ME Alum Negar Mehr has won the 2020 IEEE ITS Best Dissertation Award. The IEEE ITS Best Dissertation Award is given annually for the best dissertation in any ITS area that is innovative and relevant to practice. This award is established to encourage doctoral research that combines theory and practice, makes in-depth technical contributions, or is interdisciplinary in nature, having the potential to contribute to the ITSS and broaden the ITS topic areas from either the methodological or application perspectives. The winners will receive a cash prize and invitation to be recognized and present their work at the ITSC conference. Awardees’ work will be featured in ITSS Transactions, ITS Magazine, and ITS Newsletter, when appropriate.

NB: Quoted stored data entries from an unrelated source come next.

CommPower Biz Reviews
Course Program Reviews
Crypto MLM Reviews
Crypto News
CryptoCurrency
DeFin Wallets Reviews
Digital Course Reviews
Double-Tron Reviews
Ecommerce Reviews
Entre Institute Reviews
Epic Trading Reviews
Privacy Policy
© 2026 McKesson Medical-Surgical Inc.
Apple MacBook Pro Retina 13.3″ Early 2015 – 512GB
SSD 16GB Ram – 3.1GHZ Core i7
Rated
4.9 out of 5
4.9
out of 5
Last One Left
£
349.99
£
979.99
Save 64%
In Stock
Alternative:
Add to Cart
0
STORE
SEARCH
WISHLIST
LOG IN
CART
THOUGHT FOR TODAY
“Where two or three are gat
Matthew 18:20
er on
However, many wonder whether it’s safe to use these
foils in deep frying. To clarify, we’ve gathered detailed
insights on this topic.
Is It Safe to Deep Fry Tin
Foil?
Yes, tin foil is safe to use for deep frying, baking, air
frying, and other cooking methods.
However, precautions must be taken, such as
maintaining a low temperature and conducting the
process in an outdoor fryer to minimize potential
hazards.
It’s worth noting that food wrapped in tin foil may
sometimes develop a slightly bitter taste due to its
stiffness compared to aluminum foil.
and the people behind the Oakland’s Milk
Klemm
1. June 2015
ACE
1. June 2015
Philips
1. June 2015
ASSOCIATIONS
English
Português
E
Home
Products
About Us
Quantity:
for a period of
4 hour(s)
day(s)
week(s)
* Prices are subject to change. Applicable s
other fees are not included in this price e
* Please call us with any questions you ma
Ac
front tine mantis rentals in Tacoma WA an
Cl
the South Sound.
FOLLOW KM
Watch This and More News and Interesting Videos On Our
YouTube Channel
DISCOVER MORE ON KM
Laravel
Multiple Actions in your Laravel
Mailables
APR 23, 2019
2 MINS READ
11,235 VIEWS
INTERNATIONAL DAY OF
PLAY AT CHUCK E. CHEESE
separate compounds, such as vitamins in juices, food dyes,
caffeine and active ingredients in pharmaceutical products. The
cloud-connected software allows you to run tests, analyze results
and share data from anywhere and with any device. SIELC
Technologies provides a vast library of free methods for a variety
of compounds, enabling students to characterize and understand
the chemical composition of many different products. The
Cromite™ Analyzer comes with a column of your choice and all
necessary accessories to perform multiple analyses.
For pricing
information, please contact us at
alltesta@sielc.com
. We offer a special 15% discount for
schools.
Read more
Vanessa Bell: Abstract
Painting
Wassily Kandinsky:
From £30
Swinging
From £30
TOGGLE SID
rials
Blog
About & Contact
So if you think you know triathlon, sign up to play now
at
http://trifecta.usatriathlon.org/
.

Negar received her Ph.D. in the summer of 2019, here in the Department of Mechanical Engineering at UC Berkeley. Her thesis is entitled “Smart Traffic Operation: from Human-Driven Cars to Mixed Vehicle Autonomy.” The first part of Negar’s dissertation tackles existing challenges in the smart operation of traffic networks that are solely transited by human–driven cars, by appropriate coordination and control of traffic signalization. The second part of Negar’s dissertation considers the very novel and important issue of how the increased adoption of smart vehicles, which are both connected and autonomously driven, will affect the overall efficiency of traffic network systems.
She first provides conditions that guarantee improved network mobility with increase adoption of smart vehicles, even under “selfish autonomy.” However, when these conditions do not hold, she shows that the expected mobility benefits of smart vehicles are not inexorable and proves that, if vehicles are allowed to choose their routes selfishly in order to decrease their own travel costs, increases in smart vehicle adoptions lead to inefficient overall social travel delays, unless the capacity improvements of all of the roadways in the network with increased vehicle autonomy is homogeneous. After showing the negative consequences of selfish autonomy, Negar develops a vehicle pricing mechanism that achieves the overall societal–scale efficiency of traffic networks with mixed vehicle autonomy. The last part of Negar’s dissertation discusses practical deployments of “altruistic autonomy,” where autonomous vehicles can plan their actions in favor of the overall good, by taking into account the decision making process of selfish humans.
Negar recently completed her postdoctoral research at Stanford, and has joined the Department of Aerospace Engineering at the University of Illinois, Urbana-Champaign as a faculty member. Congratulations, Negar!